"It is with great sadness that I announce the death of my mother, Joan Rivers," her daughter Melissa Rivers said in a statement released to the press Sept. 4.
"She passed peacefully at 1:17pm surrounded by family and close friends. My son and I would like to thank the doctors, nurses, and staff of Mount Sinai Hospital for the amazing care they provided for my mother. Cooper and I have found ourselves humbled by the outpouring of love, support, and prayers we have received from around the world. They have been heard and appreciated."

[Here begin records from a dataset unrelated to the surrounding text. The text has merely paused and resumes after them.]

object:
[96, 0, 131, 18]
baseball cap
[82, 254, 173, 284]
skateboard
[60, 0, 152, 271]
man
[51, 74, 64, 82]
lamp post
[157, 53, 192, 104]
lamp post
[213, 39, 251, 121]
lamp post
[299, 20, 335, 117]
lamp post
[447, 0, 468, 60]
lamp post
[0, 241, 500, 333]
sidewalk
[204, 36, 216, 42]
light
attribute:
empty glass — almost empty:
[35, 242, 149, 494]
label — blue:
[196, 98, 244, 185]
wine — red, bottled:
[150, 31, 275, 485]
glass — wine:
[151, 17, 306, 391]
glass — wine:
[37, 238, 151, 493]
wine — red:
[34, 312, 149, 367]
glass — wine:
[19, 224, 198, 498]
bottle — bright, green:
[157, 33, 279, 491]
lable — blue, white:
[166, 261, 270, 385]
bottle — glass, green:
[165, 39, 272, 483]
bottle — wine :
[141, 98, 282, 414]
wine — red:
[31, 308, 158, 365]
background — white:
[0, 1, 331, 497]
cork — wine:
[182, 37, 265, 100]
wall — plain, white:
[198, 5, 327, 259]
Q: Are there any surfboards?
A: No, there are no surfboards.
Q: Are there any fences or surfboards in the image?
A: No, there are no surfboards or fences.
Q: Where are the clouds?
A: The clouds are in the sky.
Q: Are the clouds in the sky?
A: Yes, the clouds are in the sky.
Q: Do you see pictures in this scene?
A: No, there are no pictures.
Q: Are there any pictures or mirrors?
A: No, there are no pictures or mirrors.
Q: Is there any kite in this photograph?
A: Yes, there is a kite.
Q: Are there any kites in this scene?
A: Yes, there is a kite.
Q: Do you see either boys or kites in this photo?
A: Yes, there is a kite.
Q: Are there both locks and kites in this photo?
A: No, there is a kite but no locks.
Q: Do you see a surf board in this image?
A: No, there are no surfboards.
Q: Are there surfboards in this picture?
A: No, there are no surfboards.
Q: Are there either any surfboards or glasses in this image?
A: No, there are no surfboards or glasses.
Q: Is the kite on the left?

"My mother’s greatest joy in life was to make people laugh. Although that is difficult to do right now, I know her final wish would be that we return to laughing soon."

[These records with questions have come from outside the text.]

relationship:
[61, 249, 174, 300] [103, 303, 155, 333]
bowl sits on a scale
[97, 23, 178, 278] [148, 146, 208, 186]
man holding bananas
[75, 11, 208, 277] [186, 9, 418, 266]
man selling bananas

Ms. Rivers began her career as an actress and then a stand-up. But over time she was many things: a guest host on several talk shows, including the "Tonight Show," where she was a frequent guest; the host of a nighttime and daytime talk show; a recording artist; a game show panelist; a film actress and director; a Broadway actress; a playwright; a red-carpet interviewer; a memoirist; and a member of the fashion police.
Throughout, she suffered many setbacks, both professionally (an estrangement from her mentor Johnny Carson) and personally (the end of two marriages, one by divorce, the other a suicide). But she always managed to stage a comeback, and was as cuttingly funny in her assessment of herself as she was of others. (She titled one album "What Becomes a Semi-Legend Most?" and one memoir "I Hate Everyone…Starting With Me.") Frank to a fault, she often admitted to being aggressive, hungry for success and despairing of success. "I'm very competitive," she once said. "And I think that's what has kept me going. I'm not gracious." She was born Joan Alexandra Molinsky in Brooklyn in 1933, the daughter of Meyer C. Molinsky and Beatrice Grushman, both Russian Jewish immigrants. The family later moved to Larchmont, in Westchester County. She attended Connecticut College and then Barnard, where she took a Bachelor of Arts degree in English Literature. She began acting in the late '50s, at one point playing a lesbian opposite a then-unknown Barbra Streisand in a play called Driftwood. Around this time, she changed her name to Joan Rivers.
She began doing stand-up in Greenwich Village cafes like the Bitter End and The Gaslight Cafe in the early '60s. She first appeared on the "Tonight Show," then hosted by Jack Paar, in the 1960s. But it was under Carson's wing that she became a staple on the late-night talk show. Carson hired her not just as a guest, but as a writer, and groomed her as a regular guest host when he was on vacation.
The professional friendship ended suddenly in 1986 when Ms. Rivers accepted an invitation to host her own late-night talk show on Fox, which would air directly opposite the "Tonight Show." Carson did not find out about the program from Rivers directly and felt betrayed. The two never spoke again, and Rivers was banned from "Tonight," not appearing on the show again until 2014. "The Late Show Starring Joan Rivers" ended badly as well. Both she and her husband, Edgar Rosenberg, who was the producer, were fired in 1987. Three months later, Rosenberg committed suicide. Ms. Rivers blamed Fox for his death.
Soon after, Ms. Rivers assumed the role of the mother, Kate, in Neil Simon's Broadway Bound on Broadway. She had made her Broadway debut in 1971 as part of a comedy she co-authored with Rosenberg and Lester Colodny called Fun City. It lasted 9 performances. Her most notable Broadway appearance however was as comic Lenny Bruce's mother in the 1994 play Sally Maar…and her escorts, which she also co-authored. It ran only two months, but won her Tony and Drama Desk nominations.
On stage, television or film, her brand of humor remained the same: rapid-fire, gossipy, self-deprecating and borderline mean. During the '80s, she became associated with the catchphrase "Can We Talk?" and it did seem she liked nothing better than non-stop chatter. Much of her humor, both in the early years and later on, had to do with her looks. (She was the first one to take shots at her own penchant for plastic surgery as she grew older.)
"There is not one female comic who was beautiful as a little girl," she said. "Men don't want you funny. It's all about coping when you're not being the pretty girl, and you're not being the first one asked to dance, and the bottle spins and lands on you and Stuart Wein doesn't want to kiss you."